I have this phrase in my head that seems to be on constant repeat. I can’t tell you exactly where it’s from or if perhaps I put these words together myself. But I can tell you that it is certainly a culmination of podcasts, books, and self-improvement talks I’ve gleaned from over the years.
Nothing important happens by accident.
In other words, I have to make an effort to reach a goal or to experience a dream-come-true scenario. The things that I identify as valuable or important to me are things that will require discipline and consistency in my routine.
It is highly unlikely that I will just wake up one day as the president of the United States. Outside of a miracle, I will never suddenly have $10 million in the bank that is mine to keep and not just an accounting error. NASA will never call my cellphone when facing a catastrophic crisis.
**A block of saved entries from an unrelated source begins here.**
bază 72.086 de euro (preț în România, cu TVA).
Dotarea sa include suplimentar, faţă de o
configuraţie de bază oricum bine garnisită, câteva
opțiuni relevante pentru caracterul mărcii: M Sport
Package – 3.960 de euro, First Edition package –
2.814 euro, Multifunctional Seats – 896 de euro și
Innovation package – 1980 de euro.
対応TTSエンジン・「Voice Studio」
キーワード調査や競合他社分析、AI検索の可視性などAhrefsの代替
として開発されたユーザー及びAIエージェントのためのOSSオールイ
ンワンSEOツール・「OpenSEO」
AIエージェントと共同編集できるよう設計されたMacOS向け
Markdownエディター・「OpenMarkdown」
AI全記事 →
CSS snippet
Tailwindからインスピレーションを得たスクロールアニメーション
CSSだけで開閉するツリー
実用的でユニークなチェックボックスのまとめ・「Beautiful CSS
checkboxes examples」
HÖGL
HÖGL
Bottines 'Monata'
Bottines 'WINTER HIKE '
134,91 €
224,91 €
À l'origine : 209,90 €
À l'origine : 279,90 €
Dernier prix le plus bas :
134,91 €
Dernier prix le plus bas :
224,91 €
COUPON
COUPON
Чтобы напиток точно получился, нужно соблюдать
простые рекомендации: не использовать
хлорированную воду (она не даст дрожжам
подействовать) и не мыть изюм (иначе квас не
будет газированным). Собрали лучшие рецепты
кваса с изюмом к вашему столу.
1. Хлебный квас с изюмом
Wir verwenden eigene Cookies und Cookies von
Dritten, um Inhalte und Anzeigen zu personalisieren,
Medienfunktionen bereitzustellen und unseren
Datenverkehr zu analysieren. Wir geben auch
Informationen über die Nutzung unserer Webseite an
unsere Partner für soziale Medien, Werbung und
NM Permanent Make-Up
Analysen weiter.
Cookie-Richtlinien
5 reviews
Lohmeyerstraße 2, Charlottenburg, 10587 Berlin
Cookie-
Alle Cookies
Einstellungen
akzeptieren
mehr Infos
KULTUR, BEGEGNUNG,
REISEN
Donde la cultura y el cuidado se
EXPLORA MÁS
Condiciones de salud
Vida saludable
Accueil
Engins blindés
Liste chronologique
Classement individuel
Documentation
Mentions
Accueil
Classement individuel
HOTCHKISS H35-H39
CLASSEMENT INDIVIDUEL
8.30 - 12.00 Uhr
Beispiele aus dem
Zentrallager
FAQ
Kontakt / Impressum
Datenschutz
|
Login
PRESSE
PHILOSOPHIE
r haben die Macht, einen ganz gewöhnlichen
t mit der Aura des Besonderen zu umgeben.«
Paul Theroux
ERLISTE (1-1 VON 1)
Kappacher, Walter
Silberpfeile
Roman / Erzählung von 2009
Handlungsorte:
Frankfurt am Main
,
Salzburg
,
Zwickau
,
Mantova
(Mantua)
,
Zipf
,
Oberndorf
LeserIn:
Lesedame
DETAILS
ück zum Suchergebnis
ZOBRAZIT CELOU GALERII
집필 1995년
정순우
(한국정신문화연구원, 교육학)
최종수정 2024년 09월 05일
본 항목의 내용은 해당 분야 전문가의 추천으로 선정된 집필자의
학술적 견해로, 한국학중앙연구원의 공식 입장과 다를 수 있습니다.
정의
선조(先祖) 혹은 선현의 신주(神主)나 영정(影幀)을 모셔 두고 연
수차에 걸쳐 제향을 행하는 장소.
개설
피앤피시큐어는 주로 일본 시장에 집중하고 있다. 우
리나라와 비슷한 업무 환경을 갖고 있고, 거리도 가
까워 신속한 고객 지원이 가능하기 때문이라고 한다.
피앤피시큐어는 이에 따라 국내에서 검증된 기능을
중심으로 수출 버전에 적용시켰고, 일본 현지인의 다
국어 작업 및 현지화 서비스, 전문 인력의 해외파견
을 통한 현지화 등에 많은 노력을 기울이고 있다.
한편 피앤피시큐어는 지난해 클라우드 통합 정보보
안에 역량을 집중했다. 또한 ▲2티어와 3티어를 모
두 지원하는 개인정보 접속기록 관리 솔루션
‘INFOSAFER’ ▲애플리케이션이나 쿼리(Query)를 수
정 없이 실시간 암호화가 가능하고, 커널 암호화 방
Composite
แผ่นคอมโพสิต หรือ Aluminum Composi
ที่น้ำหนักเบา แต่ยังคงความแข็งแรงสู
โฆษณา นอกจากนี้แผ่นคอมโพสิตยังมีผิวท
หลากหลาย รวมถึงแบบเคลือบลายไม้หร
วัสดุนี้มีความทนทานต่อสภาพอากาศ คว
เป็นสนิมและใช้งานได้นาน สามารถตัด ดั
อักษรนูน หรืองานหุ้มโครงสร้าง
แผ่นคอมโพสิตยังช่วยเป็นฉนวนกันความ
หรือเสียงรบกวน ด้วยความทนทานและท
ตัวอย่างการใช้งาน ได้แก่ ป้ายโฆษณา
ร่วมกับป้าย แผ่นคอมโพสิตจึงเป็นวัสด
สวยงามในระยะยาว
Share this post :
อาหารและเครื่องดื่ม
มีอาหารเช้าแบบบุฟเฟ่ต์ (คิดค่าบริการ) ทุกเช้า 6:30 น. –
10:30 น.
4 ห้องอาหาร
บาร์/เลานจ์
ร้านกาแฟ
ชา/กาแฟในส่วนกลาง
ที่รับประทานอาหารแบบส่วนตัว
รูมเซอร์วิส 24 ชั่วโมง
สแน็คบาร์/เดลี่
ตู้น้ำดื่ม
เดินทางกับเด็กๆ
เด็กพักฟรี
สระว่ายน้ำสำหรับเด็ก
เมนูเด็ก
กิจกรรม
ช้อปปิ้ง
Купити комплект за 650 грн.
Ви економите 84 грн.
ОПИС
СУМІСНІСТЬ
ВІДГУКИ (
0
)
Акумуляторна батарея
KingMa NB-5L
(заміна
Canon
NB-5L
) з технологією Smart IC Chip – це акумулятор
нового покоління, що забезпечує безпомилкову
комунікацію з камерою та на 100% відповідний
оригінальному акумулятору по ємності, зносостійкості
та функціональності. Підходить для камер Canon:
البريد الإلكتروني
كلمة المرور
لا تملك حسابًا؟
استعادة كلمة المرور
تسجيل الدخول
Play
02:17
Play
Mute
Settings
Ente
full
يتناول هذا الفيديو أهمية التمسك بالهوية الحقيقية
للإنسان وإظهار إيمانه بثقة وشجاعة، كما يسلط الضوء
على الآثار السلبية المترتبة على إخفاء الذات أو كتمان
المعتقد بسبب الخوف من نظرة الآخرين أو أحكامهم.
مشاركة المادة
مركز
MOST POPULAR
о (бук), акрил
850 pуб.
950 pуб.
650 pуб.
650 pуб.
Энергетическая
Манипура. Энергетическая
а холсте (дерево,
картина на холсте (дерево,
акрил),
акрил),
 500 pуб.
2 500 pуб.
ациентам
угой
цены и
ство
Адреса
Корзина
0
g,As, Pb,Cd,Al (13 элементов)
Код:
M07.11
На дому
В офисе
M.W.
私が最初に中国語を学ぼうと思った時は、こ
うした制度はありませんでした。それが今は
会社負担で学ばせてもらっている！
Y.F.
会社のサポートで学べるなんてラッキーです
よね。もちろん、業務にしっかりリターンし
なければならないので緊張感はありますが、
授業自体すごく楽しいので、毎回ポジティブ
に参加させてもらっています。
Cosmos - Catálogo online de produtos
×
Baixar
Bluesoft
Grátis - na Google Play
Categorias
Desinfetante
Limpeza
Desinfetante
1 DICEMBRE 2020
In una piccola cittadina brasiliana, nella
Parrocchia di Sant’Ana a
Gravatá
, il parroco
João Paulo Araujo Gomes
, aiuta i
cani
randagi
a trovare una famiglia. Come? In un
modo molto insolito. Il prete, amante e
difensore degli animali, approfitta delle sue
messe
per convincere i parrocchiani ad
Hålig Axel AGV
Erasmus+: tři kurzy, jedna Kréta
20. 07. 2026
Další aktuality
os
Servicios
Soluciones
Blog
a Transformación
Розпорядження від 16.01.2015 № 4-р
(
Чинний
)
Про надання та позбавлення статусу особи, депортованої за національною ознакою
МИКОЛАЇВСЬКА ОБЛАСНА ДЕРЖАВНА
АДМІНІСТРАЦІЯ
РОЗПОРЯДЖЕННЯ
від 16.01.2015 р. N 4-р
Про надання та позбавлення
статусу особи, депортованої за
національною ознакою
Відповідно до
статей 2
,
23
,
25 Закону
If any of those things come true, it will only be because I did something.
To be the president, I probably need to take a more involved approach to our political and economic happenings. It would also help to volunteer at a local level and maybe even champion change in our regulating or governing system. Of course, I’d need to spend time shaking hands and kissing babies, too.
If I want $10 million at my disposal, I should either play the lottery or follow a routine savings and investment plan that will help me grow my nest egg.
And NASA … will never call me in a crisis. They may someday hire me to give a talk or share my story, but I am confident they will never “need” my help.
The phrase “nothing important happens by accident” is significant for me because it serves as a constant reminder to do something today. Something that will allow me to experience what I want in the days or years to come.
Often I feel buried by situations that feel too big to change. However, when I remember that nothing important happens by accident, I’m reminded of the compound effect (a financial principle, but also a dynamic book by Darren Hardy). A few pennies saved today can turn into 10 pennies tomorrow and 100 pennies in a month. Similarly, to climb Mt. Everest, one needs to put one foot in front of the other — for three months!
You can’t just sit and hope $10 million comes your way, and you certainly can’t will your way to the top of Mt. Everest. Twelve years ago, I made a significant oversight in my taxes and found myself in financial trouble with the IRS. In three years, my tax debt had climbed rapidly and I was slapped with a total bill of nearly $30,000. That was a significant amount for me.
I found myself in one of those overwhelming and impossible situations. I began paying this debt little by little with no end in sight. There were days and months I was afraid this debt would haunt me until the end of my life.
Remembering that nothing important happens by accident helped me believe in a future that did not include the IRS — at least, not a debt to them! I knew this would be a hard target to hit, but I also knew there was only one way to get things done and that’s to do the things.
For more than 10 years, I have been making monthly payments on that debt, in addition to my current tax liabilities. Just last week, I made my final payment and am finally realizing my dream of being debt-free to the IRS.
I rarely, if ever, talk about my financial situations. But when I made that final payment I didn’t just feel relief. I experienced an overwhelming feeling of hope, too.
For me, it was a reminder that little disciplines, habits, and actions I take every day can lead to the outcome I want. Whether it takes 10 days or 10 years, I have to keep getting stuff done.
No matter how overwhelming life gets, take responsibility and get after the things you can do to chip away at the obstacle.
Nothing important happens by accident.